(4) Primary Legislation and other Sources of Law Flashcards
What is the relationship between primary legislation and other sources of law?
Statutory provisions provide the supreme source of Law in the UK, naturally it follows from this that Primary Legislation is to be considered at the pinnacle of this hierarchy, while the relationship between various different statutes is governed by implied and express repeal the responsibility of articulating the relationship between statutes and other sources of the UK Constitution falls upon the judges.
What is the relationship between primary legislation and the common law?
The supremacy of Primary Legislation over domestic sources of Law means that Acts of Parliament will override Common, judicially made, Law in the event that they clash. Parliament may choose to legislate in order to bring areas previously governed by the Common Law under Primary Legislation or perhaps to create clarity in areas regulated in the main by the Common Law.
What is the relationship between primary legislation and the prerogative?
Just as it can overrule the Common Law, Primary Legislation has supremacy over the prerogative and can override any pre-existing prerogative power. Primary Legislation may curtail the power of the prerogative either expressly through words or more indirectly through ‘necessary implication’. Prerogative power cannot be used to ‘change English Common or Statute Law’ or to ‘frustrate the will of Parliament’.
What is the relationship between primary legislation and international law?
The dualist nature of the UK flows fairly naturally from the doctrine of Parliamentary Sovereignty. This principle states that there should be no higher form of authority than Primary Legislation, giving automatic effect to International Law would undermine this principle. Furthermore, in the UK it is the role of Parliament and not the executive (the government) to legislate, giving automatic effect to International Laws agreed upon via Treaties signed by government officials would again undermine this.
What is the relationship between primary legislation and other constitutional principles?

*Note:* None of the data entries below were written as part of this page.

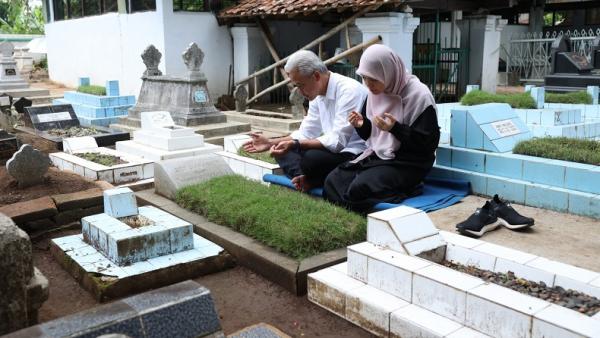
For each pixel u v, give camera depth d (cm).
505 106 549
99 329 203
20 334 200
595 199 410
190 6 1179
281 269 349
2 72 1438
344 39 1252
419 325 265
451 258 327
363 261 314
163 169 505
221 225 425
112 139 788
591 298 266
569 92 991
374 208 427
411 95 443
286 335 279
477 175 483
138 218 413
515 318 241
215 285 360
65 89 1603
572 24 1742
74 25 1547
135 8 1257
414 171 447
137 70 1284
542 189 440
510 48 1443
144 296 226
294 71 477
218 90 1239
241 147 645
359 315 299
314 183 484
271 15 1102
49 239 450
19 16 2969
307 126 518
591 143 488
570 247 359
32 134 813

While the constitutional principles of the Rule of Law and the Separation of Powers are both regarded as significant influences in the UK Constitution, neither has, to date, been considered so fundamentally significant as to displace the validity of an Act of Parliament. Indeed the 1998 HRA permits scrutiny of Acts of Parliament on Human Rights Grounds but does not empower courts to strike them down or invalidate them. The furthest a court can go in challenging an Act of Parliament in this sense is through issuing a Declaration of Incompatibility - even Declarations of Incompatibility, however, hold no legally binding authority and amount to little more than political pressure.